🤖 AI Summary
Medical multimodal large language models (MLLMs) exhibit insufficient robustness under real-world clinical noise—such as imaging artifacts and textual typos—hindering clinical deployment. Existing approaches typically rely on costly fine-tuning and fail to systematically model biomedical-specific noise characteristics. This paper introduces IMC, the first training-free cross-modal calibration framework, following a “perceive–calibrate” paradigm. IMC comprises two core components: (1) Perturbation-Aware Prototype-Guided Visual Feature Reconstruction (PDC), which reconstructs corrupted visual features using noise-aware prototypes; and (2) a Self-Evaluation-Driven Multi-Agent Text Denoising System (SMS), enabling collaborative correction of textual errors. Evaluated on a novel benchmark covering 11 clinically relevant noise types, IMC significantly improves diagnostic consistency and reasoning stability, achieving state-of-the-art performance.

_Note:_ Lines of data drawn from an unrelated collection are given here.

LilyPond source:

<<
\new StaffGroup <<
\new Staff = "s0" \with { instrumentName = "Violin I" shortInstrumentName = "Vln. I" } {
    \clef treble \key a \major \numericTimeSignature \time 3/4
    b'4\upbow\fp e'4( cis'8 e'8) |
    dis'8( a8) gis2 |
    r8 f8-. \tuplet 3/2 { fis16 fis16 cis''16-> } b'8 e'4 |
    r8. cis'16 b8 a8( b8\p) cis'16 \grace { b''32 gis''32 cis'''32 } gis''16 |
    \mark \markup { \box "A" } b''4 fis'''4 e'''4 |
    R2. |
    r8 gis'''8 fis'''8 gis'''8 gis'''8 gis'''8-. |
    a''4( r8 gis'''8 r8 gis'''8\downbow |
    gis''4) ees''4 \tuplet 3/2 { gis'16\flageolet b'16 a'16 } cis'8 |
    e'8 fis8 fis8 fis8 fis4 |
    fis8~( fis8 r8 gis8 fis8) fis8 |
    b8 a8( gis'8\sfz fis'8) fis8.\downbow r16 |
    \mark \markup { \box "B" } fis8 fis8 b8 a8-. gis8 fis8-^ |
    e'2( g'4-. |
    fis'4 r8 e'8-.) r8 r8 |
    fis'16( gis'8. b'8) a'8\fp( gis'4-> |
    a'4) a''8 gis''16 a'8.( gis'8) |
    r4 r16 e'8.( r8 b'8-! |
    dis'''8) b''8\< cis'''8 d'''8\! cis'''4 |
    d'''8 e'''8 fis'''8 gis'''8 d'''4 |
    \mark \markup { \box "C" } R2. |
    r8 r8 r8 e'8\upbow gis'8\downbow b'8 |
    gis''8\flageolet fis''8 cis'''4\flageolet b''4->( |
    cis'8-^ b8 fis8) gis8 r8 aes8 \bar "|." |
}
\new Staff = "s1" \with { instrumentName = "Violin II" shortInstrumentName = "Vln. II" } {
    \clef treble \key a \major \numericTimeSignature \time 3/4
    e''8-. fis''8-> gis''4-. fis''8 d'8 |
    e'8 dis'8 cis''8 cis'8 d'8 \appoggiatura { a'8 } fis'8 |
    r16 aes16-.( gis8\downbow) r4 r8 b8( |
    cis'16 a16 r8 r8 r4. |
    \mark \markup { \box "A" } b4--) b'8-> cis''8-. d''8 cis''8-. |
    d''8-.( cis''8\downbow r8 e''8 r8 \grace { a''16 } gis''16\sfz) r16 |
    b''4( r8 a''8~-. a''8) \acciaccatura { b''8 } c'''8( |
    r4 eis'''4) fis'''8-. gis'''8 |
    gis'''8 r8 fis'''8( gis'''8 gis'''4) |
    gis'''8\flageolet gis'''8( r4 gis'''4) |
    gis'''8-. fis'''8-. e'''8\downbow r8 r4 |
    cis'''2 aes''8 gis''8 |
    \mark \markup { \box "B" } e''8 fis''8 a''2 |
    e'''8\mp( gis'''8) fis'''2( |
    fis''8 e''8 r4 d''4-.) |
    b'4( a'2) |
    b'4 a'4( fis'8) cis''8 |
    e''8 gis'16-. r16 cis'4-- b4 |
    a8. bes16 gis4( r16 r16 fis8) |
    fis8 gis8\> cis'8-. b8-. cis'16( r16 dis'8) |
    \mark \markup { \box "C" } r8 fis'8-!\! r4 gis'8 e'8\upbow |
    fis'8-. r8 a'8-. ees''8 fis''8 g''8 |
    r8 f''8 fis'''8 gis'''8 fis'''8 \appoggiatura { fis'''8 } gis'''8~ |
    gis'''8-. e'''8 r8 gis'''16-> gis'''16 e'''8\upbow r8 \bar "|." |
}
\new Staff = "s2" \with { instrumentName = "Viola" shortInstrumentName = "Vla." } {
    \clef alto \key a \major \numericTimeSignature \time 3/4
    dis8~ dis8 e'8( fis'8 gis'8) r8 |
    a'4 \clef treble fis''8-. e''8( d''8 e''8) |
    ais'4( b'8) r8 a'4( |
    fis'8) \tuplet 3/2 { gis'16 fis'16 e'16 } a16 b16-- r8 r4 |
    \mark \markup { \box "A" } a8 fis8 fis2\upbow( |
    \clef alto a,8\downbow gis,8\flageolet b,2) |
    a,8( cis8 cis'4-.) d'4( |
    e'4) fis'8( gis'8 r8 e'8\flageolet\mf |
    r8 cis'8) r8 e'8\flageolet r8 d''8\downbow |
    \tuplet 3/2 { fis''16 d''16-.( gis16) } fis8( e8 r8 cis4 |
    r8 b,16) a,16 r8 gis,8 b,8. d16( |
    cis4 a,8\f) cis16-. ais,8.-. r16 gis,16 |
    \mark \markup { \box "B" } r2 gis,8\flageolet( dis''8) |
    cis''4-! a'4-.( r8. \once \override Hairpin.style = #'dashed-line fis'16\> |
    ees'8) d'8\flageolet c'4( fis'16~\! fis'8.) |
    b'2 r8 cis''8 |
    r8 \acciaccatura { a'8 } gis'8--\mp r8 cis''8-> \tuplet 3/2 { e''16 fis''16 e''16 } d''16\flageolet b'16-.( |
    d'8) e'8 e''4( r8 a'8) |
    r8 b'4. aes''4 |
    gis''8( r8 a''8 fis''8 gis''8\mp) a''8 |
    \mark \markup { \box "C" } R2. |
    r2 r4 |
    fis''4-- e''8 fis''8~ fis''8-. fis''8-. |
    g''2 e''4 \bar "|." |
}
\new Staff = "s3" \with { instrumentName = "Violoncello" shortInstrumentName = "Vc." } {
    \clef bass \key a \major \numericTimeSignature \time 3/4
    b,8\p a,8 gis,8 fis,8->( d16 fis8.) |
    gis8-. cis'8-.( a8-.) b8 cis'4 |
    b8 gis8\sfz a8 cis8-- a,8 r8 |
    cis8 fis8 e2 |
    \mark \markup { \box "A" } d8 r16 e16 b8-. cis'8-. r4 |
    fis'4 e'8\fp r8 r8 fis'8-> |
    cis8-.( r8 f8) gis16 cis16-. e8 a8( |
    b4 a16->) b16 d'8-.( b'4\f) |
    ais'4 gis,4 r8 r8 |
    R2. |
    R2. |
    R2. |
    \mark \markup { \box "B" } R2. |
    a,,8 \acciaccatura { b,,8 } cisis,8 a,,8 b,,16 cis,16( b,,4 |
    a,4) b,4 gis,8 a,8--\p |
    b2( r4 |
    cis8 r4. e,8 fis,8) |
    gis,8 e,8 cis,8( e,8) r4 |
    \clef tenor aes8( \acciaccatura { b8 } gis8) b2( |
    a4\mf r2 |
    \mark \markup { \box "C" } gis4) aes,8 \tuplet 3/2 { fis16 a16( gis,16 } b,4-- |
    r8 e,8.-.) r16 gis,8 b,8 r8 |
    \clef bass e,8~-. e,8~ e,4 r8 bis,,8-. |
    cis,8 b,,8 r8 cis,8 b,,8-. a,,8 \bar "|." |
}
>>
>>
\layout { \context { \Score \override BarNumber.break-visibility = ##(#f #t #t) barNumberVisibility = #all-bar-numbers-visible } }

Crucially, it delivers zero-shot robustness enhancement without any parameter updates, demonstrating strong potential for clinical translation.
📝 Abstract
Medical Multi-modal Large Language Models (MLLMs) have shown promising clinical performance. However, their sensitivity to real-world input perturbations, such as imaging artifacts and textual errors, critically undermines their clinical applicability. Systematic analysis of such noise impact on medical MLLMs remains largely unexplored. Furthermore, while several works have investigated the MLLMs' robustness in general domains, they primarily focus on text modality and rely on costly fine-tuning. They are inadequate to address the complex noise patterns and fulfill the strict safety standards in medicine. To bridge this gap, this work systematically analyzes the impact of various perturbations on medical MLLMs across both visual and textual modalities. Building on our findings, we introduce a training-free Inherent-enhanced Multi-modal Calibration (IMC) framework that leverages MLLMs' inherent denoising capabilities following the perceive-and-calibrate principle for cross-modal robustness enhancement. For the visual modality, we propose a Perturbation-aware Denoising Calibration (PDC) which leverages MLLMs' own vision encoder to identify noise patterns and perform prototype-guided feature calibration. For text denoising, we design a Self-instantiated Multi-agent System (SMS) that exploits the MLLMs' self-assessment capabilities to refine noisy text through a cooperative hierarchy of agents. We construct a benchmark containing 11 types of noise across both image and text modalities on 2 datasets. Experimental results demonstrate our method achieves the state-of-the-art performance across multiple modalities, showing potential to enhance MLLMs' robustness in real clinical scenarios.